- [Provided material]:
===============

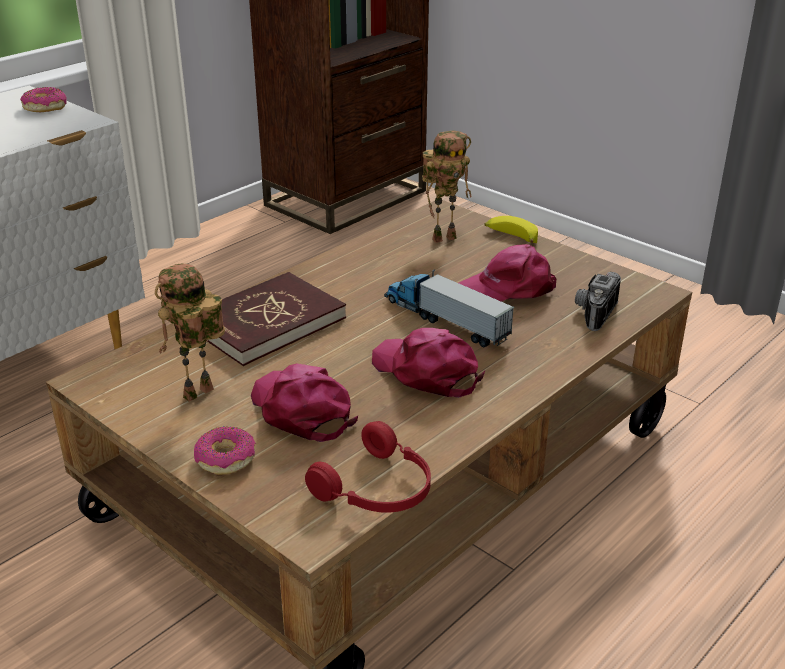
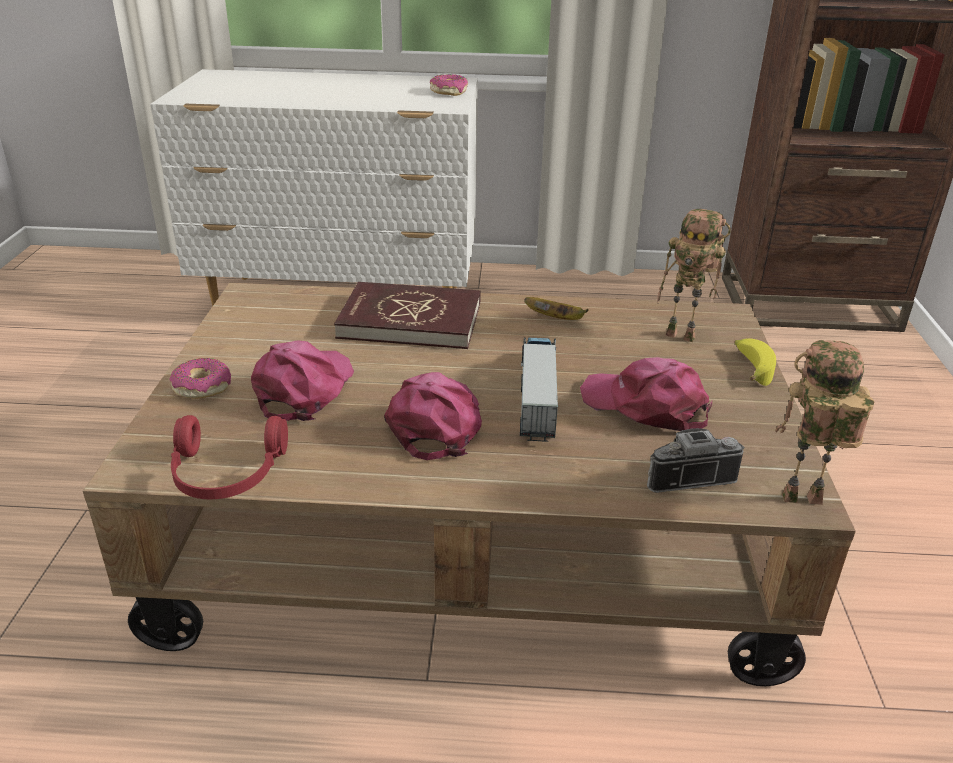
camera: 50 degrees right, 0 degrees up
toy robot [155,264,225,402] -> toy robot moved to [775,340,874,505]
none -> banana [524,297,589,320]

===============

- [Exercise details]: The copy must match the listing above exactly but contain no pictures.

- [Written solution]:
camera: 50 degrees right, 0 degrees up
toy robot [155,264,225,402] -> toy robot moved to [775,340,874,505]
none -> banana [524,297,589,320]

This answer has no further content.